### TAREAS DEL EJERCICIO:
**a.** Enumera los nombres de los actores y actrices que aparecen en el texto sobre los zuecos, sin incluir los nombres de los personajes.
**b.** Reescribe el fragmento del texto sobre los zuecos que va desde "Siempre me han" hasta "incluso, más bonitos.", ambos incluidos, sustituyendo "zapatos" por "botines".

«Mi cuaderno de impresiones, cuentos, relatos, poemas, reflexiones y otras historias».
«Querer
(sin aferrarse) lo que uno hace con Amor es el mejor antídoto para no perder el
norte, la inyección que mitiga el dolor del desencanto…»
Mi armario de verano luce
unos zuecos que me chiflan. Me los compré hace más de un lustro y los bauticé
con el nombre de «mis zuecos aicanchú». Fue amor
a primera vista, el día que los descubrí relumbrando en aquel escaparate. Y es
que desde que había visto la ya emblemática peli Grease, a la sazón una adolescente de trece
primaveras, no había podido olvidar las preciosas chanclas rojas de madera con
las que Sandy Olsson (Olivia Newton John) aplastaba la colilla de su primer
cigarro delante de Danny Zuko (John Travolta), su Summer Love. Creo que esta escena marcó tanto a
nuestra generación como a la de nuestros padres la excitante bofetada que le da
Glenn Ford a la imponente Rita Hayworth en Gilda, ¡wow!
Siempre me han gustado los
zapatos, sobre todo los tacones, pero los zuecos que lució la Newton en ese
número musical me volvieron majareta: ¡mamá, por favor, yo los quiero
iguales!. Creo que mi
madre archivó esa petición en el saco de mis excentricidades. Tuvieron que
pasar ni más ni menos que veintinueve años hasta que los encontré, no como los
de Sandy, para mí, incluso, más bonitos.
Siete largos años calzando
y presumiendo de «mis zuecos «aicanchú», verano
tras verano. Y los llamé así, «aicanchú», por la
mítica canción «You’re the one that I want»,
pieza inolvidable donde las haya, no solo porque reconcilia a los tortolitos de
la peli o por los flamantes tacones de Olivia, sino por todas las veces que la
bailé, disfruté y tarareé. El tema se abría con la voz de Danny Zuko, que de
forma arrebatada le decía a Sandy:
«I got chills, they’re multiplyin’, and I’m losin’ control… Cause
the power you’re supplyin’, it’s electrifyin, electrifyn, electrifyn…»

### CONTENIDO DEL CONJUNTO:
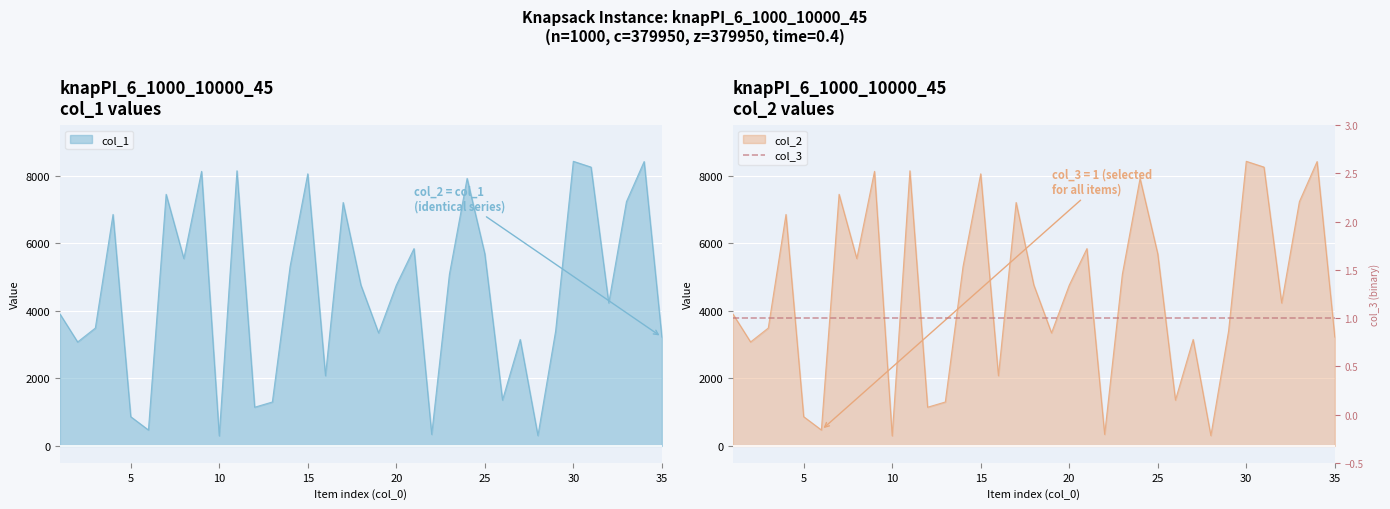

Which series has the largest range (max minus min)?

col_1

### RESPUESTAS DEL EJERCICIO:
**a.** Olivia Newton John, John Travolta, Glenn Ford, Rita Hayworth

**b.**
Siempre me han gustado los
botines, sobre todo los tacones, pero los zuecos que lució la Newton en ese
número musical me volvieron majareta: ¡mamá, por favor, yo los quiero
iguales!. Creo que mi
madre archivó esa petición en el saco de mis excentricidades. Tuvieron que
pasar ni más ni menos que veintinueve años hasta que los encontré, no como los
de Sandy, para mí, incluso, más bonitos.